Laut der Aussage eines Polizisten waren es in Summe 469 Maskenfälle, die der Angeklagte in seiner Praxis bearbeitet habe. Bei 49 davon handele es sich gar um ganze Familien, denen der Hechinger Arzt allesamt Atteste für Maskenbefreiung ausgestellt habe. Der Staatsanwalt hebt hervor, dass diese Atteste zum Teil "familienweise" mit je 5 Euro pro Attest abgerechnet wurden. Er schätze es als "äußert zweifelhaft" ein, dass die Familien gleichzeitig zur Untersuchung da waren. Wie denn diese Untersuchung genau ausgesehen habe, wollte die Richterin von dem Angeklagten wissen.

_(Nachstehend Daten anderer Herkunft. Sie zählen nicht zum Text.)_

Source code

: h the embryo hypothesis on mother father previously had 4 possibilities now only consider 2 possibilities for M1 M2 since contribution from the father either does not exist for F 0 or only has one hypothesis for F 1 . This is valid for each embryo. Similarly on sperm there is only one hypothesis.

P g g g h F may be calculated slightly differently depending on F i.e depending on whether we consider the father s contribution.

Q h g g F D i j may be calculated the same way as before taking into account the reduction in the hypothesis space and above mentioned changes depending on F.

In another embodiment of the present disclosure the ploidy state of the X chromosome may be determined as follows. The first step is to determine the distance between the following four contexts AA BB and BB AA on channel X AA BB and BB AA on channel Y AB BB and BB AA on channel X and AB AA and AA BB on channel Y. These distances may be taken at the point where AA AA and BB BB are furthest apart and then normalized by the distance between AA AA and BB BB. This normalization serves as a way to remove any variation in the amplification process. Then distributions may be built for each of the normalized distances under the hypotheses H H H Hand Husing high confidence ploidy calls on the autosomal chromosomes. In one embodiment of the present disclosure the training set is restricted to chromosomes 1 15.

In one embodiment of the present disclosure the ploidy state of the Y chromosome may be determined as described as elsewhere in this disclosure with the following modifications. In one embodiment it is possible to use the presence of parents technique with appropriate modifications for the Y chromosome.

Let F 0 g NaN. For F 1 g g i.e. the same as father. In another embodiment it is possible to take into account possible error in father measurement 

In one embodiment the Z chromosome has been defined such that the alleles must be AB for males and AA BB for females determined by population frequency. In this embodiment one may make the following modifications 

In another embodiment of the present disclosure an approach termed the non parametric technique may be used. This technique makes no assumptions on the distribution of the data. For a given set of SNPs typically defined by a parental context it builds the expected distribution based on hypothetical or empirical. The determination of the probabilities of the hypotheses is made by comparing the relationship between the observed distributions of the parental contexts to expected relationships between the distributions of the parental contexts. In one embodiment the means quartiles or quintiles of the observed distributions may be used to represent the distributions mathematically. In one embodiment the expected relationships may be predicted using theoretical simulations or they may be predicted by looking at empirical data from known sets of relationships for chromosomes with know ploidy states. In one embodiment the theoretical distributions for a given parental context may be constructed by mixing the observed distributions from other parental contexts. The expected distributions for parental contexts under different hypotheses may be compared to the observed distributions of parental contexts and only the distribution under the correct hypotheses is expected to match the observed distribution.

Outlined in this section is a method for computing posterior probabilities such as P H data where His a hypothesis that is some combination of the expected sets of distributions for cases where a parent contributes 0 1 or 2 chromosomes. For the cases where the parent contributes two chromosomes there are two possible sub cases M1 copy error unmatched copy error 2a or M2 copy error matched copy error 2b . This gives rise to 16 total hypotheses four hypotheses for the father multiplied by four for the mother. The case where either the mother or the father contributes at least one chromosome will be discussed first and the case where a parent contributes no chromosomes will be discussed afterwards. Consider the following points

Belastungs-EKG mit und ohne Maske

Die jungen Patienten seien, so der Angeklagte, in Begleitung ihrer Eltern zu ihm in die offene Sprechstunde gekommen und hätten ihre Beschwerden vorgetragen, worauf er ihnen ein Attest zur Maskenbefreiung ausgestellt habe. Der Angeklagte gab an, er hätte allein schon aus "ethischen Gründen" die Beschwerden der Patienten nicht ignorieren wollen und können. Diesem Ersttermin folgten seinen Angaben zufolge in allen Fällen zwei weitere Untersuchungstermine, bei denen zum einen ein Belastungs-EKG ohne Maske und zum anderen eines mit Maske durchgeführt worden wäre.

Der Angeklagte berichtet davon, dass bei einigen der untersuchten Kinder direkt nach ein paar Minuten die Untersuchung abgebrochen hätte werden müssen, da diese über unterschiedliche Beschwerden wie Schwindel oder Kopfschmerzen geklagt hätten. Eine maßgebliche Rolle bei den Untersuchungen hätte das Gerät zur Kohlendioxid-Messung gespielt, das der Angeklagte eigens dafür angeschafft hätte. "Viele Ärzte schreiben Atteste aus, ohne über so ein Gerät zu verfügen", merkt die Anwältin des Angeklagten an.

Patienten "angeworben"?

Ob er Patienten mit dem Ausschreiben von Maskenbefreiungs-Attesten "angeworben" habe, wollte die Richterin wissen. Dies verneint der Angeklagte deutlich. Dafür, dass sein Name auf "einschlägigen Seiten" im Zusammenhang mit dem Ausstellen von Attesten für Maskenbefreiung genannt worden war, könne er nichts. "Wie stehen Sie selbst zu der Pflicht zum Tragen einer medizinischen Maske?", wollte der Staatsanwalt wissen. Er sei der Meinung, dass die Corona-Vorgabe der Landesregierung zu beachten sei, versichert der Arzt.

Sachverständiger erstellt Gutachten

Die Anwältin des Angeklagten hebt hervor, dass es durchaus auch Fälle gegeben habe, bei denen der Angeklagte sich geweigert habe, ein Attest für Maskenbefreiung auszustellen. Eine Zeugin bestätigt dies. So habe der Angeklagte ihrem Kind, das in logopädischer Behandlung gewesen ist, kein Attest zur Maskenbefreiung deswegen ausgestellt.

Der ärztliche Sachverständiger, der mit der Erstellung eines Gutachten betreut gewesen war, hatte sich die Werte angeschaut, die der Angeklagte während seiner Untersuchungen der Patienten gesammelt habe.

Untersuchungsrahmen passt nicht

Dabei hat es sich um den Kohlendioxidpartialdruck und die Sauerstoffsättigung gehandelt, jeweils festgestellt bei dem EKG mit und ohne Maske. "Die angegebenen Werte sind vollkommen im Normbereich", lautet das Fazit von dem Sachverständigen. Er hätte keinerlei "gravierende Gesundheitsbeeinträchtigung" feststellen können. Zudem gibt er zu bedenken, dass der ganze Untersuchungsrahmen nicht richtig gewesen sei, denn man könne unmöglich die Situation der körperlichen Belastung während eines EKGs mit der doch eher geistigen Belastung des Kindes während der Schulzeit vergleichen, wenn es um die schulbezogene Maskenpflicht gehe. Die Ergonomie würde hierbei keine Rolle spielen.

Das Urteil

Die Richterin sah es zuletzt als erwiesen an, dass der Angeklagte falsche Maskenatteste ausgestellt hat. Sie verurteilte ihn zu 90 Tagessätzen zu je 100 Euro. Der Angeklagte hat sich laut Gericht in sechs Fällen dem Ausschreiben von falscher Maskenbefreiungs-Attesten schuldig gemacht.